Projektleiter Willem van Hees: „Über das Programm ist gut nachgedacht worden. Es läuft schon seit Jahren mit großem Erfolg, weil es gut vorbereitet und begleitet wird. Die eintägigen Austausche stellen eine wichtige Vorbereitung für die dreitägige Veranstaltung in Rheurdt dar. Die drei Tage hier sind prall gefüllt. Man hat keine Zeit, sich zu langweilen. Es gibt Teambuilding-Spiele unter der Leitung der Betreuer der Jugendherberge St. Michaelturm, die Gruppe entwickelt eine Choreografie und macht daraus zusammen mit dem Tanzlehrer Simon Turnwald einen Videoclip. Ein wichtiger Bestandteil ist außerdem die Berufsorientierung. Die Gruppe macht in Workshops Bekanntschaft mit allerlei beruflichen Fertigkeiten, angefangen vom Besticken eines Stofflappens an der Nähmaschine und dem Einpacken von Geschenken bis hin zur Reparatur einer Fahrradlampe. Auf eine Gruppe von zwölf Schülerinnen und Schüler kommen vier Lehrkräfte. Alles ist gut vorbereitet, sicher und gut eingebettet.“

In der Zwischenzeit hat ein Teambuilding-Spiel draußen auf dem Gelände begonnen. Die Buddys verbinden sich abwechselnd die Augen und führen sich gegenseitig an Hindernissen vorbei und darüber hinweg. Es wird viel gelacht. Ein deutscher Schüler gibt seine Jacke einem niederländischen Kollegen, der nur ein T-Shirt anhat und zittert. „Er hat sie mir einfach so gegeben“, hört man ihn erfreut ausrufen. „Anfangs glauben sie, dass es ein Problem ist, wenn man die Sprache des anderen nicht beherrscht, aber schon während der eintägigen Austausche stellen sie fest, dass es gar nicht so schlimm ist. Mit Gebärdensprache kommt man ziemlich weit“, sagt Sandra Göbbels.

Ein Tag im Unternehmen

In den kommenden zwei Wochen, vom 3. bis zum 14. Februar, finden in der Jugendherberge St. Michaelturm in Rheurdt insgesamt vier dreitägige Empowerment-Austausche mit sieben berufsbildenden Schulen statt. In den zurückliegenden fünf Jahren hat die Ler(n)ende Euregio neun Empowerment-Tandems veranstaltet, an denen insgesamt 180 Schülerinnen und Schüler niederländischer Ausbildungsvorbereitungsprogramme (Entreeopleidingen) und entsprechender deutscher Qualifizierungsprogramme teilgenommen haben (u.a. Internationale Förder Klasse und Berufsvorbereitung). In diesem Jahr beteiligen sich an den Maßnahmen drei sog. Regionale Ausbildungszentren aus den Niederlanden – das ROC Aventus aus Apeldoorn, das ROC Rijn IJssel aus Arnheim und das Koning Willem I aus Den Bosch – zusammen mit vier deutschen Berufskollegs: dem Berufskolleg Viersen, dem Berufskolleg Ostvest aus Datteln, dem Berufskolleg Rheydt-Mülfort für Technik und dem Mercator Berufskolleg Moers.
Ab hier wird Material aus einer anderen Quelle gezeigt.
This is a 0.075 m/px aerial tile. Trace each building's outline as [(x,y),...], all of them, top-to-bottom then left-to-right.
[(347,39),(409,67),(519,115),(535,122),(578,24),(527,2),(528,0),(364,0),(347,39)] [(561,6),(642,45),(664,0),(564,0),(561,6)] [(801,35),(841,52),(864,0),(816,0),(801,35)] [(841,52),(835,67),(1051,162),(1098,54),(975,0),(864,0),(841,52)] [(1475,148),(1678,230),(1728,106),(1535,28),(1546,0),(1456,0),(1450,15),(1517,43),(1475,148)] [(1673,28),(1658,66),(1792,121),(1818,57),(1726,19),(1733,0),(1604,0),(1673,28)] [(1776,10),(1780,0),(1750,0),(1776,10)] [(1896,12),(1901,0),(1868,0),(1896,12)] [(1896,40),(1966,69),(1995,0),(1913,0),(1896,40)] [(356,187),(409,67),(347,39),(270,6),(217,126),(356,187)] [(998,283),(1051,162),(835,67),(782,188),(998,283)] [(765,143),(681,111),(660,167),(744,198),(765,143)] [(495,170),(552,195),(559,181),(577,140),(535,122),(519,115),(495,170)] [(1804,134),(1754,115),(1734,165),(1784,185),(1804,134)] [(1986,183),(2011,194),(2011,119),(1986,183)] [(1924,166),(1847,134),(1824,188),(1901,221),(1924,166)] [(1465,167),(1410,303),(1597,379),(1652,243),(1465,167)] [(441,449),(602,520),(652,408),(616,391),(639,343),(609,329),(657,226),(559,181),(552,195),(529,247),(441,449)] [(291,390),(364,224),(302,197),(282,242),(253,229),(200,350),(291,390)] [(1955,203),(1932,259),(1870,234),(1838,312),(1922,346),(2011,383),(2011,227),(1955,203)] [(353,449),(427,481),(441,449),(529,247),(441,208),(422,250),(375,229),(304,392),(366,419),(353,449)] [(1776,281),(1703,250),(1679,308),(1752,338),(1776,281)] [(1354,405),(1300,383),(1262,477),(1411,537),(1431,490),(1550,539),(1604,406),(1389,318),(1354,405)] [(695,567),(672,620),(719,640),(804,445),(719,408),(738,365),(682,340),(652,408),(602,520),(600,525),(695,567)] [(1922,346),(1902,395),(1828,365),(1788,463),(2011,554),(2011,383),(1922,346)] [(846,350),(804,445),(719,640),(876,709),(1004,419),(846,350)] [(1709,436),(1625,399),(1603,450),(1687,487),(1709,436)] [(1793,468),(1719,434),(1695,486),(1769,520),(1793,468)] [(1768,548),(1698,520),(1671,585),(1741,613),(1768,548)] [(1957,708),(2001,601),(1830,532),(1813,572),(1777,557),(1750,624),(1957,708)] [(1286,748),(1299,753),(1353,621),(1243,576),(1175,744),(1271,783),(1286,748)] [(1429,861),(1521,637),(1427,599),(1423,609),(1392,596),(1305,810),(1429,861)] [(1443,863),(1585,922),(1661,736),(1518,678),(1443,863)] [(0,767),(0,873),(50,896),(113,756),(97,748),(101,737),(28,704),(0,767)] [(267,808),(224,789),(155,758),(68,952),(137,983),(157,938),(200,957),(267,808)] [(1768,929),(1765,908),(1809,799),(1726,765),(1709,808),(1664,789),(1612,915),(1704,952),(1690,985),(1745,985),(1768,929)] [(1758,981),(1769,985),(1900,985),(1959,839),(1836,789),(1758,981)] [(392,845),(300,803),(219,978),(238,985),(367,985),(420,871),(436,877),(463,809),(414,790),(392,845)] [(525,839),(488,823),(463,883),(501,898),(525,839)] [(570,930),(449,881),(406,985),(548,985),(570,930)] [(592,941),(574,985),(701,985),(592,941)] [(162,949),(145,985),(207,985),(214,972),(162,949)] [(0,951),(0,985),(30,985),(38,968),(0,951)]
Erstmals veranstaltet die Ler(n)ende Euregio im Rahmen des Empowerment-Programms auch einen Empowerment-Tag mit Unternehmen. Die Schülerinnen und Schüler werden am 3. März in Kalkar Speed-Datings mit Betrieben absolvieren, um so ihre Chancen auf dem Arbeitsmarkt zu verbessern.